- [PAGE]:
________
# Rotala Wallichii and Eleocharis Acicularis Combo



## IUnknown (Feb 24, 2004)

Man, I love this combination of plants, Rotala Wallichii and Eleocharis Acicularis. I think Eleocharis is one of the hottest plants to work with right now. Taken from the May issue of Aquajournal,


----------



## omega (Apr 1, 2004)

Maybe it is just me but I think that this tank is horribly ugly. I see no purpose in having the white foreground. It's as if it's there just because it's the "hot" thing to do now. It would be better if it were populated with some kind of green plant. Even a little bit so the bottom half of the tank can get some color. Even the rock arrangement seems like it's arranged from left to right with no waving motion or any of that. It's as if it's there purely to separate the white sand from the more fertile substrate in the back. I look at the tank and I see it divided in 2 sections whether you look from front to back or top to bottom.

Yuck. I don't like this tank one bit. =;


----------



## John P. (Nov 24, 2004)

Looks a little tall to be Eleocharis Acicularis. Looks like Eleocharis montevidensis to me.


----------



## KathyA (Mar 17, 2005)

I have to agree with Omega somewhat. The plants are indeed lovely, but the scape does zero for me...

Kathy


----------



## Cavan Allen (Jul 22, 2004)

There isn't a listing for the plants? It's very possibly _Eleocharis vivapara_ .

I don't like that tank either. The white sand is jarring.


----------



## gnatster (Mar 6, 2004)

Join us in Chat tonight (Thursday April 28) from 7-8pm EST where we will be critiquing aquascapes with Dennis, one of the Aquascaping mods.


----------



## turtlehead (Nov 27, 2004)

Eleocharis vivapara looks nothing like that, its very messy, not as nice.


----------



## jcolletteiii (Jan 30, 2005)

Um... no. I love wallichii, but no. The color of that wallichii is very drab as well, probably due to bright studio strobes, and the white forground. I think it kind of looks like it should have one of those tiny little rakes on the side. You know the ones that come with those little zen-sand-pattern little thingies that people buy??? You know the ones I mean?
________
- [EXTRACTED RECORDS]:
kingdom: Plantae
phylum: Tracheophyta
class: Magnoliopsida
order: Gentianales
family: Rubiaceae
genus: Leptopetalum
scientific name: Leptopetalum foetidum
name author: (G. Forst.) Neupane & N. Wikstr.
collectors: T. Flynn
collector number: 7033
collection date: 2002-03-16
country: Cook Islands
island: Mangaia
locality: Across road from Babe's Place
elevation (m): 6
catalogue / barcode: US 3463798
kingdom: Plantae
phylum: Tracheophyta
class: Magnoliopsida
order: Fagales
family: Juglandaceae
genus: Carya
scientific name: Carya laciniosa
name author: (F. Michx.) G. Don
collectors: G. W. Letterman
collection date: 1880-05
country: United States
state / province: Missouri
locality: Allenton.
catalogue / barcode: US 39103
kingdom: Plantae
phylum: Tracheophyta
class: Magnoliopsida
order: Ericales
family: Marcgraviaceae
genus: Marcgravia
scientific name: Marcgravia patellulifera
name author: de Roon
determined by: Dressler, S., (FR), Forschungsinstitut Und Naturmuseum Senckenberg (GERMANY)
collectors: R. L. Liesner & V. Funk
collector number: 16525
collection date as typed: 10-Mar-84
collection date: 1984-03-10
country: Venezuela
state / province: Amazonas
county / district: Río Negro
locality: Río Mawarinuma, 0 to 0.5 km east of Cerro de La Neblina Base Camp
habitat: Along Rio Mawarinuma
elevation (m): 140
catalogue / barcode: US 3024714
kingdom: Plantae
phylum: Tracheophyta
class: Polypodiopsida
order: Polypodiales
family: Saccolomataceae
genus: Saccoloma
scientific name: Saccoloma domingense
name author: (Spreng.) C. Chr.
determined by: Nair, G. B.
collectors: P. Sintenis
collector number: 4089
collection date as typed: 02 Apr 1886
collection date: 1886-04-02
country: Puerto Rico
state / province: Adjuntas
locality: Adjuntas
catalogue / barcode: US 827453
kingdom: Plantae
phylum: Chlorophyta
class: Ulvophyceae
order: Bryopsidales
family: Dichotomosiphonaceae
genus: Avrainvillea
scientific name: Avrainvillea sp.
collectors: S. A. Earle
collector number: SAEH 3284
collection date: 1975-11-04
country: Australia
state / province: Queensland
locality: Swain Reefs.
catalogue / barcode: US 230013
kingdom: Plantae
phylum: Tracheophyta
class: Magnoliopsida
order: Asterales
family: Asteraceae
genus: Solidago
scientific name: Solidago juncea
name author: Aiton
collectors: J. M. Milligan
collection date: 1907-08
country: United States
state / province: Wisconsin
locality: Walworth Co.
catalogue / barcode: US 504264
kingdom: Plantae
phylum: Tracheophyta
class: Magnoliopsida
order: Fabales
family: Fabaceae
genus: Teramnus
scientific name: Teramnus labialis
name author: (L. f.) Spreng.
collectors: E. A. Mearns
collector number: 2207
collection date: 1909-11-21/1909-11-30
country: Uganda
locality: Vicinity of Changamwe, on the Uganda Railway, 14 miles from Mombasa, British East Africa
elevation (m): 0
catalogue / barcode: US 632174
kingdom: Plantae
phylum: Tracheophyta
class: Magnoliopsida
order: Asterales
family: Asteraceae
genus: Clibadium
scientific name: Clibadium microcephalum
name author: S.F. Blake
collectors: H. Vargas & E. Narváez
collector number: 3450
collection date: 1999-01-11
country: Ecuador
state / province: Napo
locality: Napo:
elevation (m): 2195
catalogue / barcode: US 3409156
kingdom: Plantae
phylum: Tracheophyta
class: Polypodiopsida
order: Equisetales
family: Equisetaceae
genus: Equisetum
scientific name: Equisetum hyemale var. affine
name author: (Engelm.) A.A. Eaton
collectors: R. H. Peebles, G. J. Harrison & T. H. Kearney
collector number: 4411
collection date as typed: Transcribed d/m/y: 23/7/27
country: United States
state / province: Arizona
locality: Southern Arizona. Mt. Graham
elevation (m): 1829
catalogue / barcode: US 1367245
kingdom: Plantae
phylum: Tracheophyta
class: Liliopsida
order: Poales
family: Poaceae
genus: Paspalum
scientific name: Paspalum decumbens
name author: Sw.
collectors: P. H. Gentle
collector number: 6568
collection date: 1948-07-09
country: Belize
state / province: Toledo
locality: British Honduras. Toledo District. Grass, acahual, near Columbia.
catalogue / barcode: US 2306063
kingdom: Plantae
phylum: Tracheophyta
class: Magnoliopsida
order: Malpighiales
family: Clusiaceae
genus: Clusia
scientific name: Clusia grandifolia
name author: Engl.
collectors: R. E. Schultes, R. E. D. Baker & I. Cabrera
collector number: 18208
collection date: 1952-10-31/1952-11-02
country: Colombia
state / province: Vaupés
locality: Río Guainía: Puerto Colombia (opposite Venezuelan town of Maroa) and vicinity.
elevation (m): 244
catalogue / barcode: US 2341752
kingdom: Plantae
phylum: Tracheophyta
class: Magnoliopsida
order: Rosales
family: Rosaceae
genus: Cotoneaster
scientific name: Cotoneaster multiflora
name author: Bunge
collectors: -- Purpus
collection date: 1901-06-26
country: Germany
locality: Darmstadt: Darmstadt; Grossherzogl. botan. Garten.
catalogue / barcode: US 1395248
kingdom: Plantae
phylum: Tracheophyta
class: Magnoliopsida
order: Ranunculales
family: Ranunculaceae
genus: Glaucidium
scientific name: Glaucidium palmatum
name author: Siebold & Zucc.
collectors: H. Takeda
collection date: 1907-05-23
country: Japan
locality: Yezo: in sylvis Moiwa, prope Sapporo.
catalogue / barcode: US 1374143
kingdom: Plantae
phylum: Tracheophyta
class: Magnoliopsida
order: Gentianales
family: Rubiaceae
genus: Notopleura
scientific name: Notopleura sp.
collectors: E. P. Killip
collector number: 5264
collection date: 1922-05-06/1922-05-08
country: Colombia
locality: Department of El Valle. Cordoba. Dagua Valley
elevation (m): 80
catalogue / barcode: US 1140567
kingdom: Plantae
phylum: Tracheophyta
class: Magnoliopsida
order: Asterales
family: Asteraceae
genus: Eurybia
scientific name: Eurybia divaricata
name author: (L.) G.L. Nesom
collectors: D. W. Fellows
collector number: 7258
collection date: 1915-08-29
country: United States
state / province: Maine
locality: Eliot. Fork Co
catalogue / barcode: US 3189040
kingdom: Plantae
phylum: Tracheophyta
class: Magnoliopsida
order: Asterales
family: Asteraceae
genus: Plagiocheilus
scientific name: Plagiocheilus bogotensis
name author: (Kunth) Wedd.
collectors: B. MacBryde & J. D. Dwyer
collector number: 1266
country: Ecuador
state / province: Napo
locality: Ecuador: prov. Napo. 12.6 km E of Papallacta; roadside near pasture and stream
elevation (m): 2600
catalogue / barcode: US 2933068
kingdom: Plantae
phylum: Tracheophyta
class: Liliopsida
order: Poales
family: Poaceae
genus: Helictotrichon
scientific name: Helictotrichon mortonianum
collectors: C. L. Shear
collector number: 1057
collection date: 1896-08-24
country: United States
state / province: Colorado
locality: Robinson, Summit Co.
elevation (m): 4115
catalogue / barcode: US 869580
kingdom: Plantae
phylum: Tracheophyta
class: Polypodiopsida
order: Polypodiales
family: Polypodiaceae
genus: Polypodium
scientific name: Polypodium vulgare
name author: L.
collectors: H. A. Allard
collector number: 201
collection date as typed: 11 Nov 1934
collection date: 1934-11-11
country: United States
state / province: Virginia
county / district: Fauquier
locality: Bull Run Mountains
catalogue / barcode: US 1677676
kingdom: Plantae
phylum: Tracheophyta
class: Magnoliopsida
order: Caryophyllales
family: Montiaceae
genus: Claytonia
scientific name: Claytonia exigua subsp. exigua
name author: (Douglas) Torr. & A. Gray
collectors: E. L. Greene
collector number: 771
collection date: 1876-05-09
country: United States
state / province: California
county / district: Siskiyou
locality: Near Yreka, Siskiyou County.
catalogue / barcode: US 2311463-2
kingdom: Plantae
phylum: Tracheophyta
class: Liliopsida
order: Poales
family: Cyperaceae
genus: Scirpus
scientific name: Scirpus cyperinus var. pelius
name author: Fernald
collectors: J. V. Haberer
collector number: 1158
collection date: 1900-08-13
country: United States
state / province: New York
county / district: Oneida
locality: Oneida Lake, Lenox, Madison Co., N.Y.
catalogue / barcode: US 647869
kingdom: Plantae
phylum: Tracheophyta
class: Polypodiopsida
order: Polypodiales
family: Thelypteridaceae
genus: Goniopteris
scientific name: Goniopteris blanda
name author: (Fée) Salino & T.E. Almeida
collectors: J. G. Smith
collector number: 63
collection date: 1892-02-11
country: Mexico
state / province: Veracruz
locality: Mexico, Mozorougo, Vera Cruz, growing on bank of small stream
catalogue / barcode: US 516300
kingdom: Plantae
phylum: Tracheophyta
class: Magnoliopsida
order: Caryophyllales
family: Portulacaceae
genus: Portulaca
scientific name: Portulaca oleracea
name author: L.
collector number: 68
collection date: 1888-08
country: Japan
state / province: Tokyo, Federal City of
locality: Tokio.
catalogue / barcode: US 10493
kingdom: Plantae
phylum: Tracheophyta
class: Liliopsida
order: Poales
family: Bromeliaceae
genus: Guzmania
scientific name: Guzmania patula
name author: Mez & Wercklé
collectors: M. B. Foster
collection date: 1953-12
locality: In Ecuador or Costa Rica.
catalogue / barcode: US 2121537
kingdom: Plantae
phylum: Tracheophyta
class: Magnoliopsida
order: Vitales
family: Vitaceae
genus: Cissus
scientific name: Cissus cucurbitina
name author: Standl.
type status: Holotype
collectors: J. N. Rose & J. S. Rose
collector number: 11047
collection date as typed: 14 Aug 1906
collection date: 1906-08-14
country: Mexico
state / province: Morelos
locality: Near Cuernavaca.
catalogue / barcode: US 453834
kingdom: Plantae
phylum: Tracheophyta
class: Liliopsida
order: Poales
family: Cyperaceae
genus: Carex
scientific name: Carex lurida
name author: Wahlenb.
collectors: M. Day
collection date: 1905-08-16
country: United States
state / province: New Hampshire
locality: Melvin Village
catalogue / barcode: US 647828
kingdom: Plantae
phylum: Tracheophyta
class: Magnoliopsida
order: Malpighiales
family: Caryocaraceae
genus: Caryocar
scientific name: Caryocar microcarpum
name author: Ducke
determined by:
________
- [TASK INSTRUCTIONS]:
a. Using the thread on the Rotala and Eleocharis tank, say whether each statement agrees with it: (i) omega thinks a green plant in the foreground would improve the tank; (ii) John P. identifies the plant as Eleocharis vivapara; (iii) turtlehead describes Eleocharis vivapara as messy. Answer yes or no for each, and quote the deciding words.
b. Extend the forum thread on the Rotala and Eleocharis tank from its last post.
The data has no part in this work.

- [ANSWERS GIVEN]:
a.
(i) Yes: "It would be better if it were populated with some kind of green plant."
(ii) No: "Looks like Eleocharis montevidensis to me."
(iii) Yes: "its very messy, not as nice."

b.
Maybe all it needs is some squiggly lines... :smile:


----------



## bharada (Apr 17, 2004)

I find this scape reminiscent of what you'd find in a tropical sand bar type setting. Well, maybe not the plants since there's not much salt water vegitation that looks like that, but the rocks jutting out of a patch of white sand is something that I always see when snorkling in Hawaii.

Funny how something that actually exists in an underwater setting should be considered jarring when used in an aquascape. Sometimes it seems that the natural aquarium movement has gotten people to only appreciate 'scapes that convey a terrestrial feel.


----------



## Cavan Allen (Jul 22, 2004)

turtlehead said:


> Eleocharis vivapara looks nothing like that, its very messy, not as nice.


It looks nice when it's maintained. So yes, it is possible that's what it is.

You'd be hard pressed to find rocks like that with sand that bright. That's what makes it jarring.


----------



## IUnknown (Feb 24, 2004)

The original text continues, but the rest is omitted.